On the other hand...I have such a sense of pride right now too. Being a surrogate and delivering these 2 girls has got to be one of the best things I've ever done in my life. It was easy for me to get pregnant with my own kids, physically and emotionally, but its not so easy to do that for someone else. I know that being a surrogate isn't for everyone, it takes a strong woman...and I'm one of those. When I hear the mother and grandmother tell me how much of a blessing I have been to them, its almost hard to hear that with out getting emotional. I know I'm not conceded, but I know I changed these people lives. I made a woman, who wanted nothing more than to be a mother, and who had a hell of a time getting there, a mother.
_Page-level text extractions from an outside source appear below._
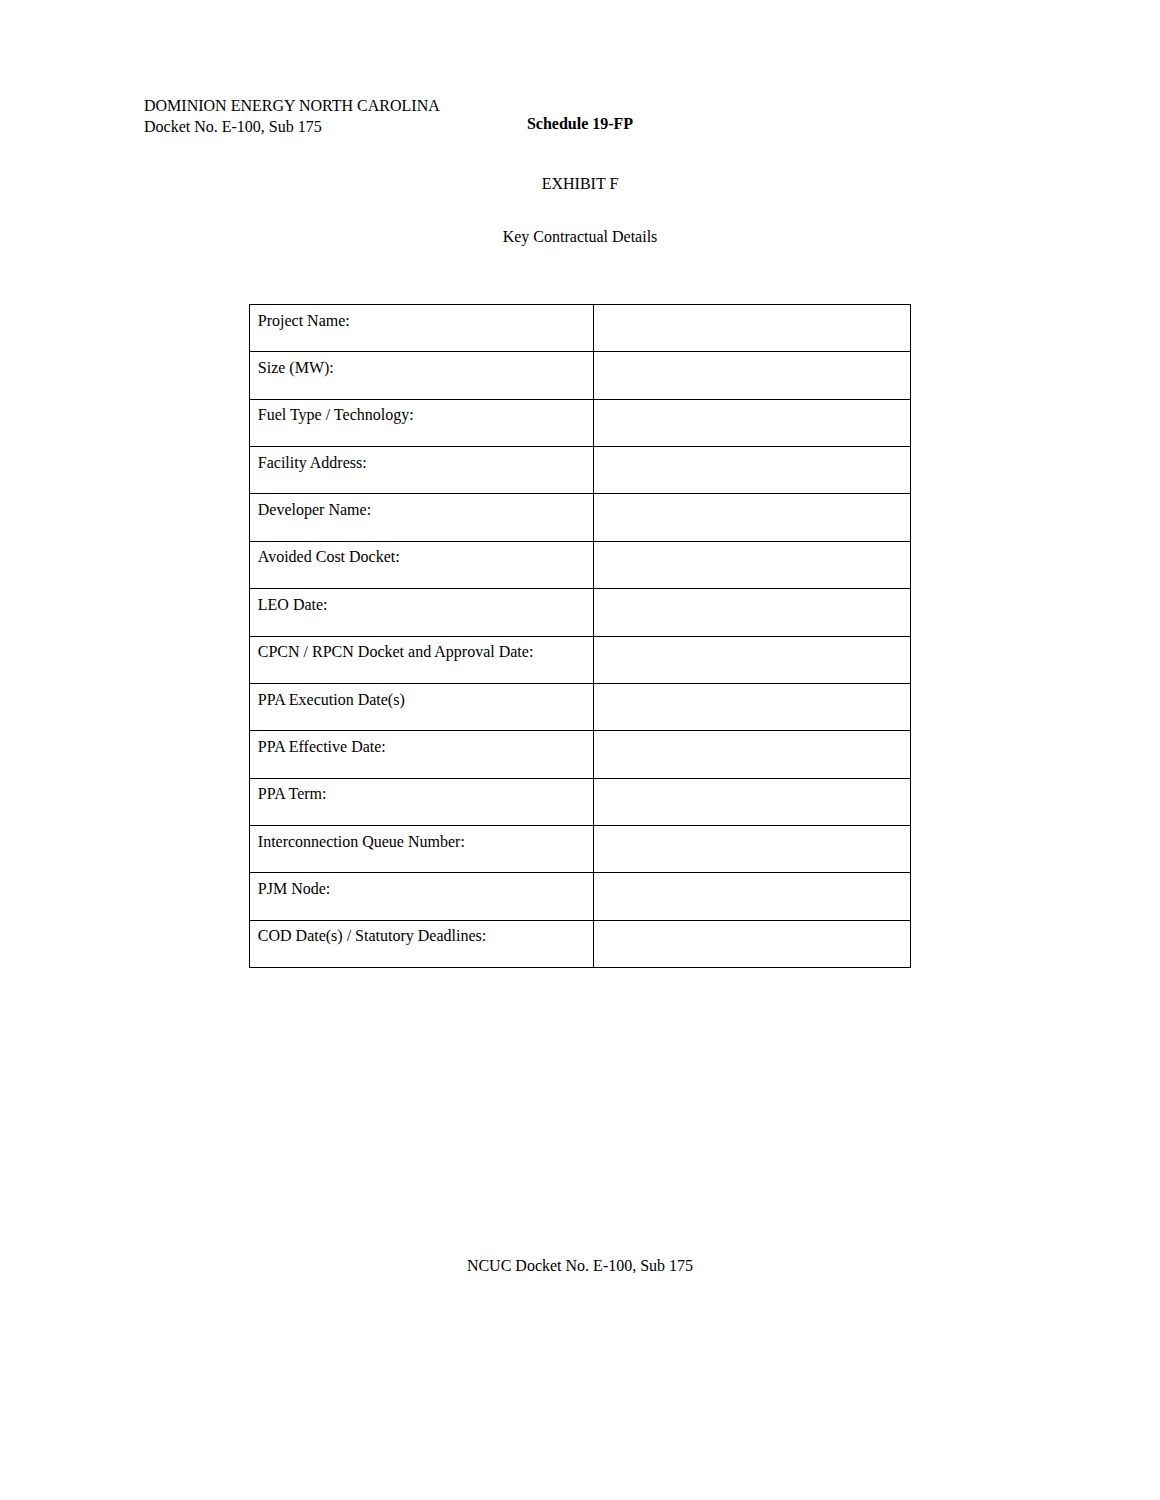DOMINION ENERGY NORTH CAROLINA
Docket No. E-100, Sub 175
Schedule 19-FP
EXHIBIT F
Key Contractual Details
| Project Name: | |
| Size (MW): | |
| Fuel Type / Technology: | |
| Facility Address: | |
| Developer Name: | |
| Avoided Cost Docket: | |
| LEO Date: | |
| CPCN / RPCN Docket and Approval Date: | |
| PPA Execution Date(s) | |
| PPA Effective Date: | |
| PPA Term: | |
| Interconnection Queue Number: | |
| PJM Node: | |
| COD Date(s) / Statutory Deadlines: | |
NCUC Docket No. E-100, Sub 175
And a mother to 2 beautiful twin girls.
Will I ever do this again...its another question a lot. At this point, I really don't know. Right now, were just enjoying life as it is. Shawn and I do want to complete our family first. But after that I'll still have plenty of child bearing years left in me.
After delivering the twins so early, I wasn't sure (and still not totally sure) if I'd even qualify, but if I can carry my next baby or babies to term, I might. My OB told me he feels very confident that I won't have a repeat preterm delivery. He recommended I not carry twins again. If I do become a surrogate again, I'd only transfer one embryo. I just don't know where life will take me. I'm just not completely closing that door right now.
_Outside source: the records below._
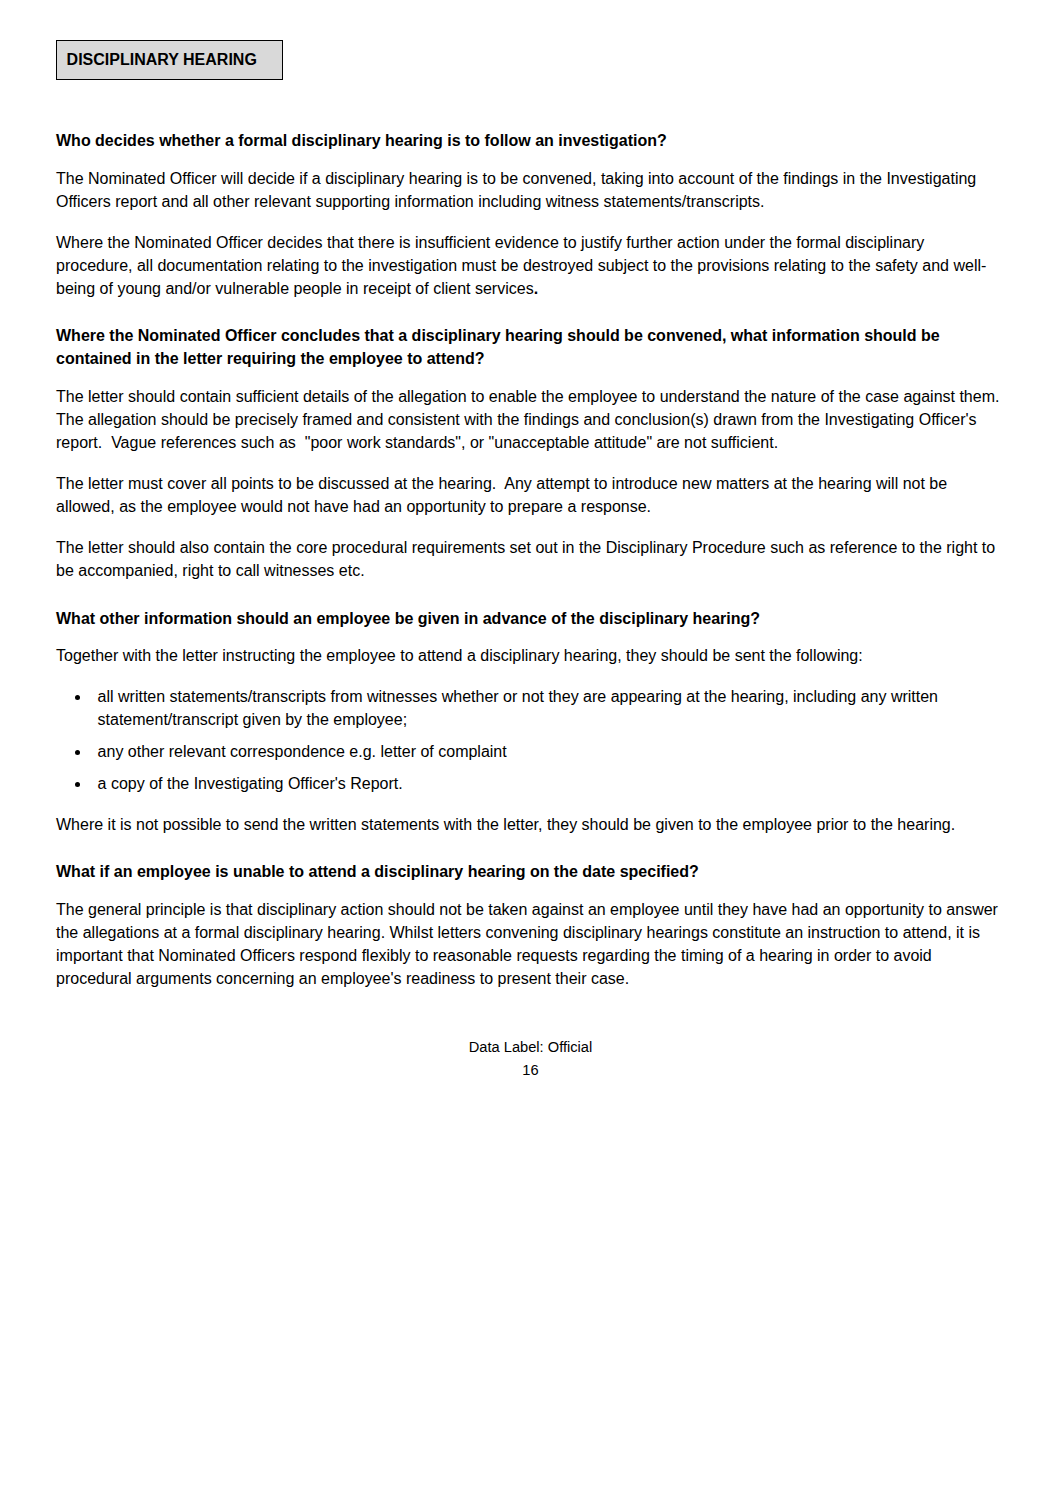DISCIPLINARY HEARING
Who decides whether a formal disciplinary hearing is to follow an investigation?
The Nominated Officer will decide if a disciplinary hearing is to be convened, taking into account of the findings in the Investigating Officers report and all other relevant supporting information including witness statements/transcripts.
Where the Nominated Officer decides that there is insufficient evidence to justify further action under the formal disciplinary procedure, all documentation relating to the investigation must be destroyed subject to the provisions relating to the safety and well-being of young and/or vulnerable people in receipt of client services.
Where the Nominated Officer concludes that a disciplinary hearing should be convened, what information should be contained in the letter requiring the employee to attend?
The letter should contain sufficient details of the allegation to enable the employee to understand the nature of the case against them. The allegation should be precisely framed and consistent with the findings and conclusion(s) drawn from the Investigating Officer's report. Vague references such as "poor work standards", or "unacceptable attitude" are not sufficient.
The letter must cover all points to be discussed at the hearing. Any attempt to introduce new matters at the hearing will not be allowed, as the employee would not have had an opportunity to prepare a response.
The letter should also contain the core procedural requirements set out in the Disciplinary Procedure such as reference to the right to be accompanied, right to call witnesses etc.
What other information should an employee be given in advance of the disciplinary hearing?
Together with the letter instructing the employee to attend a disciplinary hearing, they should be sent the following:
all written statements/transcripts from witnesses whether or not they are appearing at the hearing, including any written statement/transcript given by the employee;
any other relevant correspondence e.g. letter of complaint
a copy of the Investigating Officer's Report.
Where it is not possible to send the written statements with the letter, they should be given to the employee prior to the hearing.
What if an employee is unable to attend a disciplinary hearing on the date specified?
The general principle is that disciplinary action should not be taken against an employee until they have had an opportunity to answer the allegations at a formal disciplinary hearing. Whilst letters convening disciplinary hearings constitute an instruction to attend, it is important that Nominated Officers respond flexibly to reasonable requests regarding the timing of a hearing in order to avoid procedural arguments concerning an employee's readiness to present their case.
Data Label: Official 16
Well that gotten a lot off my chest for right now. I'm not sure where this blog will go, now that my surrogacy journey has come to a close. I'm going to turn my focus to my family and my self now. Since giving birth, I initially lost 23lbs, but in the last couple weeks, I've gained back 5. I typically don't get a lot of cravings during pregnancy but I get a lot after. And I don't gain much either, but if I'm not careful, I could easily gain a lot after. So as soon as I see my Dr next and get his clearance to start exercising, I'm going to hit the weight loss hard. I want to get this body in shape. Wish me luck...maybe I'll blog about my progress.